A l’achat la pompe à chaleur est plus chère qu’une chaudière. C’est pourquoi les aides de l’Etat sont importantes, notamment grâce à l’addition de MaPrimRénov et des CEE. Equilibre des Énergies a proposé la création d’une prime à la conversion des chaudières en pompes à chaleur sur le modèle de celle des voitures thermiques en électriques. Les pompes à chaleur pourraient également bénéficier, dans les CEE, d’un coup de pouce au titre de la migration vers une solution décarbonée.
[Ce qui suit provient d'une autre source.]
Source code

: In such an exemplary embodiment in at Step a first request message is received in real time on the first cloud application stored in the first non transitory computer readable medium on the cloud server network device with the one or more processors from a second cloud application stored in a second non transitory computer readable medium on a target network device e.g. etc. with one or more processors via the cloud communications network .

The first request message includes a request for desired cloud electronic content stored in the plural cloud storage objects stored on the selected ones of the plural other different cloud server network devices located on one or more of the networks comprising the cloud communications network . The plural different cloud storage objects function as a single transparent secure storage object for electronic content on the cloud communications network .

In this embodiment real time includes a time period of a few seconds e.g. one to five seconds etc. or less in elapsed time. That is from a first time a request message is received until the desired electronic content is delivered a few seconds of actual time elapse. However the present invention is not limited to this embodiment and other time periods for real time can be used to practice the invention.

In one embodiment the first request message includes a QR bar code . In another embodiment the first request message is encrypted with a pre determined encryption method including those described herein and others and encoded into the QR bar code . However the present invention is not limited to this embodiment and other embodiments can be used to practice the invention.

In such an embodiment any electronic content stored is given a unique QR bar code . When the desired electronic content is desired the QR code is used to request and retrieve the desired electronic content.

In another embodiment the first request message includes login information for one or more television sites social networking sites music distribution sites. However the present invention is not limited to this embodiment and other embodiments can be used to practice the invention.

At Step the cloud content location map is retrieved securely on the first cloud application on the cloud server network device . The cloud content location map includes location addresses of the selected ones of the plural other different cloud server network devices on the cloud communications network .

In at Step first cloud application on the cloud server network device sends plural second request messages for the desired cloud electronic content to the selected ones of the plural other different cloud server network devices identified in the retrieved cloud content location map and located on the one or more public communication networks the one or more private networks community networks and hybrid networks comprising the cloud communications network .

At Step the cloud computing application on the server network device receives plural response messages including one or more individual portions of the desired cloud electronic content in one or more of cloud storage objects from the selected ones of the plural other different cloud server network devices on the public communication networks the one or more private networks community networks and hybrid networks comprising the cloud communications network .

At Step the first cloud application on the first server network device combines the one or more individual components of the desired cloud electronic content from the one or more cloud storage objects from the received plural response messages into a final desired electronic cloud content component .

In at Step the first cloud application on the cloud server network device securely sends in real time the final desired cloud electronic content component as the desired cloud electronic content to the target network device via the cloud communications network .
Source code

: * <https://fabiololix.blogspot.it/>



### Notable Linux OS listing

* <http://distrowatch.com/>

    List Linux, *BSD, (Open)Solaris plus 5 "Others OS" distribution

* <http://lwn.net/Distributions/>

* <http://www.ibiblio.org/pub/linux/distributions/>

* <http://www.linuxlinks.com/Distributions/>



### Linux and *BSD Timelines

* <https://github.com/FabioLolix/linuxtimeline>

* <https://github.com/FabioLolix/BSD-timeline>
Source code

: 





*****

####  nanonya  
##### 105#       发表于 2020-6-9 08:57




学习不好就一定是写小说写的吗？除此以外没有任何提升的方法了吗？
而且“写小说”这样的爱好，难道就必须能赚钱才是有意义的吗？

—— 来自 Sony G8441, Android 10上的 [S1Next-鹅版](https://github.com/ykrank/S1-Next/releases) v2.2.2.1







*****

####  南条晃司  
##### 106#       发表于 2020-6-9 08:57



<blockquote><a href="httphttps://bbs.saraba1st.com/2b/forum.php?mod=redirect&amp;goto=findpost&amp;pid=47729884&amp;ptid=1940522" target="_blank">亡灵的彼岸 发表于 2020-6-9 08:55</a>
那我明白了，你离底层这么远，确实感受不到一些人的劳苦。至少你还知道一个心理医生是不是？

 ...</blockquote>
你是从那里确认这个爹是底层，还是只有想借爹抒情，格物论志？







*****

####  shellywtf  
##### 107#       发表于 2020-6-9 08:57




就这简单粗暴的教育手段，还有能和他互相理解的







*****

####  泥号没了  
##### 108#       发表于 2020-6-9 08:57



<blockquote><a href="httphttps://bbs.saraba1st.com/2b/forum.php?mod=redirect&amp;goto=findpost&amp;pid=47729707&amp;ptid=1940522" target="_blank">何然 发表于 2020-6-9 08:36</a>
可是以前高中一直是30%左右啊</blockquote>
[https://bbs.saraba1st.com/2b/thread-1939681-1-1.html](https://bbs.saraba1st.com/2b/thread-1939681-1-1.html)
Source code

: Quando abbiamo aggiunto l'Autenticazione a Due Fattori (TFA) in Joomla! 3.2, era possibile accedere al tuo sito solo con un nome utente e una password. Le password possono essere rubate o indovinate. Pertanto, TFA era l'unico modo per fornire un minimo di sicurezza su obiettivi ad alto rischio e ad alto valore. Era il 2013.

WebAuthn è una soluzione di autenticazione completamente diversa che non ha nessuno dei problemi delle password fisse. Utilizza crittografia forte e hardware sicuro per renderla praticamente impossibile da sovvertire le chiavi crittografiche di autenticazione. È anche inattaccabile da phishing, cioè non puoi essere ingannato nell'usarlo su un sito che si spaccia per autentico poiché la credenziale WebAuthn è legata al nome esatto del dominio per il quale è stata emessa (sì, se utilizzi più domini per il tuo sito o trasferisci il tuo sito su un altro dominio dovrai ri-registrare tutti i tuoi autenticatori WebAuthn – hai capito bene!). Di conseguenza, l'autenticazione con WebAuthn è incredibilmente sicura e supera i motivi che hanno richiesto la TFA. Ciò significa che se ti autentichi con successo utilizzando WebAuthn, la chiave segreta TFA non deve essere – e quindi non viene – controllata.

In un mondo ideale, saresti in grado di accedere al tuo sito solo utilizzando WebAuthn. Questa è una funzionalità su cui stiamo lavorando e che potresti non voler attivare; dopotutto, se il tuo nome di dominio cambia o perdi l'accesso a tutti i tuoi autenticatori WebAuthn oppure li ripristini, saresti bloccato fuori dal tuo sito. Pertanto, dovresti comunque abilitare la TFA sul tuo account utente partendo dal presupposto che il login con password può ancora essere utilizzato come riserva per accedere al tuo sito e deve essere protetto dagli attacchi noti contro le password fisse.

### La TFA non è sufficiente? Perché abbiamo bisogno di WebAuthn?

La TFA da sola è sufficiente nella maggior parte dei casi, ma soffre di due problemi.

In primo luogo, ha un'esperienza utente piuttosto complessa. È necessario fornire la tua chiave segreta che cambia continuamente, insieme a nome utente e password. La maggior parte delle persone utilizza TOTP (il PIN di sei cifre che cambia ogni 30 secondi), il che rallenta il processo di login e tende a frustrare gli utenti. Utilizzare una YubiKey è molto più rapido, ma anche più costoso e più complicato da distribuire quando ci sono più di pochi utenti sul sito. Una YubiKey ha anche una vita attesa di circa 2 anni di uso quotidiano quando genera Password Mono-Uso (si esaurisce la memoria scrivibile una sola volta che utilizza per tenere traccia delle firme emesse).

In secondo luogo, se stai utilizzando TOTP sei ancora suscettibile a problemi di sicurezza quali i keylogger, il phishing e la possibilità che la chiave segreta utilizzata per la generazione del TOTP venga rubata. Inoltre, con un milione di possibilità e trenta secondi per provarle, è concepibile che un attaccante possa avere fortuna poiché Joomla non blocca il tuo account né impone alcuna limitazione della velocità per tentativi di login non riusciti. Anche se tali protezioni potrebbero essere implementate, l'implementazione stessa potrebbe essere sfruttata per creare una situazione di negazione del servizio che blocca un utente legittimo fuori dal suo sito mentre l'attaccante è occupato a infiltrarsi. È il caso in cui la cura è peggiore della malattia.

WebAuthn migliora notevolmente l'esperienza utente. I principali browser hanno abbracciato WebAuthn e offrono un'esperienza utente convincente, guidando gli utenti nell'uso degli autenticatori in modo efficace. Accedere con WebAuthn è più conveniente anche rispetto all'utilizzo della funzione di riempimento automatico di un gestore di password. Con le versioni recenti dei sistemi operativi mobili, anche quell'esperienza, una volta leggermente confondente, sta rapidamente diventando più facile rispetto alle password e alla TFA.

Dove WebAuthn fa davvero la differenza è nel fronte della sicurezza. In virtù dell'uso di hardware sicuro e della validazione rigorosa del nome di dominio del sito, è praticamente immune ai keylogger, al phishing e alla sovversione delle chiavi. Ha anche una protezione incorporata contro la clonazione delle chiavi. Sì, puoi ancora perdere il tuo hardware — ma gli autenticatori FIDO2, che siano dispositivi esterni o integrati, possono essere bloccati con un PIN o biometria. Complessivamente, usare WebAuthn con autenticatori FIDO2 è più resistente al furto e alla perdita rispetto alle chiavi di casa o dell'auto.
Le marché des pompes à chaleur est traditionnellement porté par celui de la construction neuve et des aides à la rénovation. Il a souffert de la crise actuelle de la construction. Mais aussi de la limitation des aides au profit des rénovations dites d’ampleur. Celles-ci supposent au moins deux gestes d’isolation mais l’argent manque pour installer, en sus des travaux d’isolation, une pompe à chaleur. Certains craignent qu’il s’agisse d’une fausse bonne idée. Les résultats du 1er trimestre 2024 de MaPrimRénov’ sont mauvais. Du coup la rénovation par geste bénéficie à nouveau des aides de l’Etat jusqu’au 31 décembre 2024. Pas sûr que cela soit suffisant. Il faut admettre un équilibre entre isolation et changement de la source d’énergie. Les deux sont nécessaires, mais en évitant la surenchère. A budget donné, c’est la pompe à chaleur qui est de loin la plus efficace au regard des objectifs de la politique énergie-climat.

Brice Lalonde

Ex-sous-secrétaire général de l'Onu, coordonnateur exécutif de la Conférence des Nations unies sur le développement durable (Rio+20), Brice Lalonde a également assuré des fonctions d'Ambassadeur chargé des négociations internationales sur le changement climatique pour la France de 2007 à 2011. Il fut secrétaire d'État puis ministre de l'Environnement de 1988 à 1992. Depuis décembre 2017, il est le président du groupement d'entreprises pour le climat Équilibre des Énergies, où il entend agir pour conjuguer décarbonation et prospérité.